Type-Safe Regular Expressions Maven

Regsafe is a regular expression library which provides a type-safe and null-safe mechanism for capturing group extraction. The implementation makes extensive use of match types to statically analyze regular expressions during type checking. The Regsafe API mimics Scala's original regex APIs and is intended to be usable as a drop-in replacement.

The original implementation of this library is thoroughly documented in a Scala Symposium paper.

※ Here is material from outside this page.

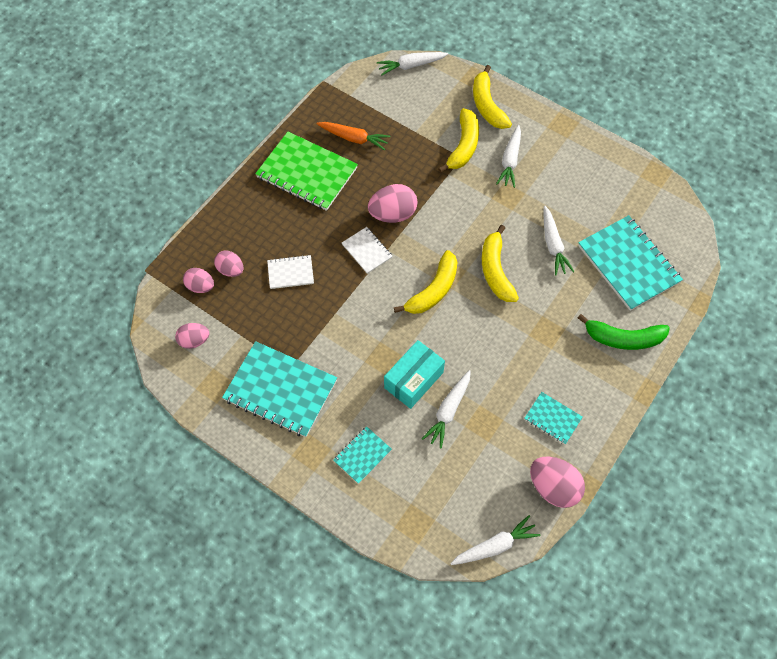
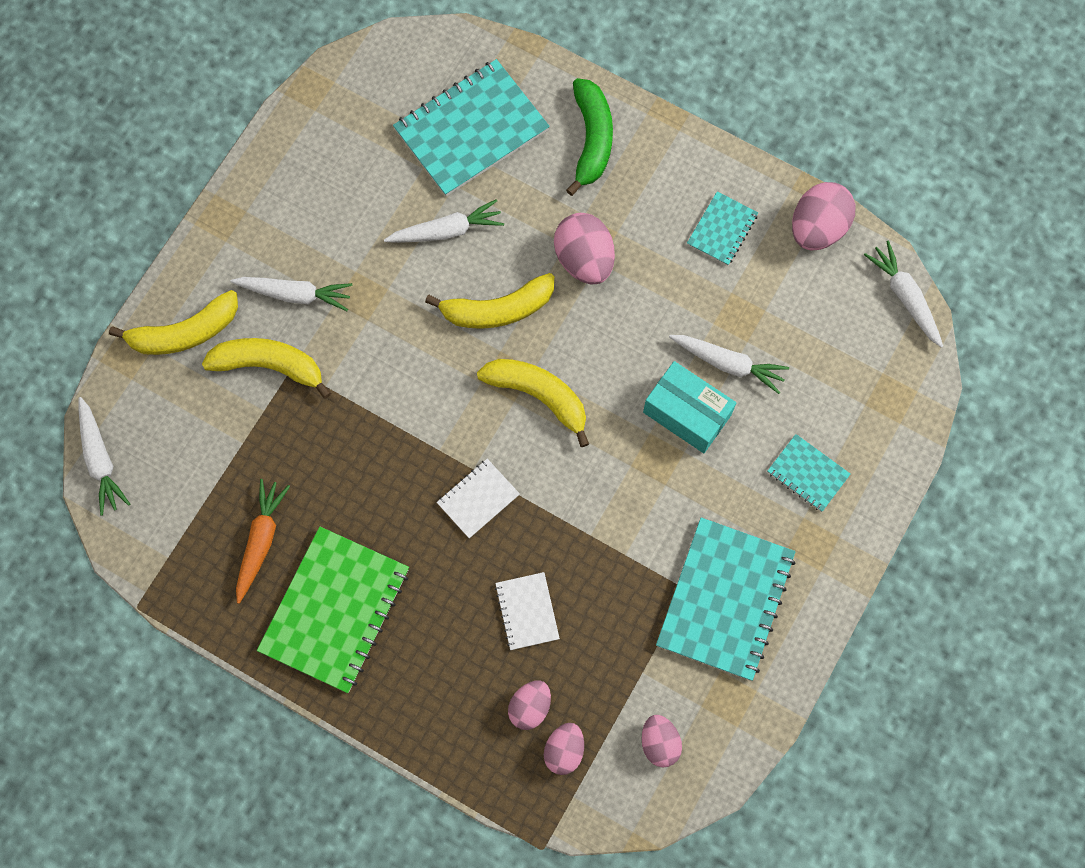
camera: 95 degrees left, 10 degrees up
pink egg [368,184,417,223] -> pink egg moved to [554,213,615,284]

"in.nvilla" %% "regsafe" % "0.0.1"

The Goodies

Type safety

There is a bug in the following code, can you spot it?

import regsafe.Regex

val date = Regex("""(\d{4})-(\d{2})-(\d{2})""")
"2004-01-20" match
  case date(y, m, d, a) =>
    s"$y was a good year for PLs."

With Regsafe, this is a compilation error:

[error] -- Error: src/test/scala/regsafe/neg.scala:9:14
[error] 9 |  case date(y, m, d, a) =>
[error]   |            ^
[error]   |this case is unreachable since type (String, String, String)
[error]   |is not a subclass of class Tuple4

The library derives the result type of regsafe.Regex.unapply by doing a type-level analysis of the regex literal singleton type. In this case, after counting parenthesis, the implementation concludes that "(\d{4})-(\d{2})-(\d{2})" has exactly 3 capturing groups and returns a (String, String, String), which is much more descriptive than the Seq[String] type used in the standard library's implementation.

Null safety

Regsafe's type-level analysis also identifies nullable capturing groups. The unapply method nicely wraps those groups in options for null-safe consumption:

import regsafe.Regex

val rational = Regex("""(\d+)(?:\.(\d+))?""")
"3.1415" match
  case rational(i, Some(f)) =>
    val n = i.size + f.size
    s"This number is $n digits long"

Regex validation

Regsafe detect syntactically invalid regular expressions at compile time: (error messages are identical to those emitted by the JVM's runtime)

[error] 12 |  Regex("(")
[error]    |       ^
[error]    |       Unclosed group near index 1

[error] 13 |  Regex(")")
[error]    |       ^
[error]    |       Unmatched closing ')'

[error] 14 |  Regex("\\")
[error]    |       ^
[error]    |       Unexpected internal error near index 1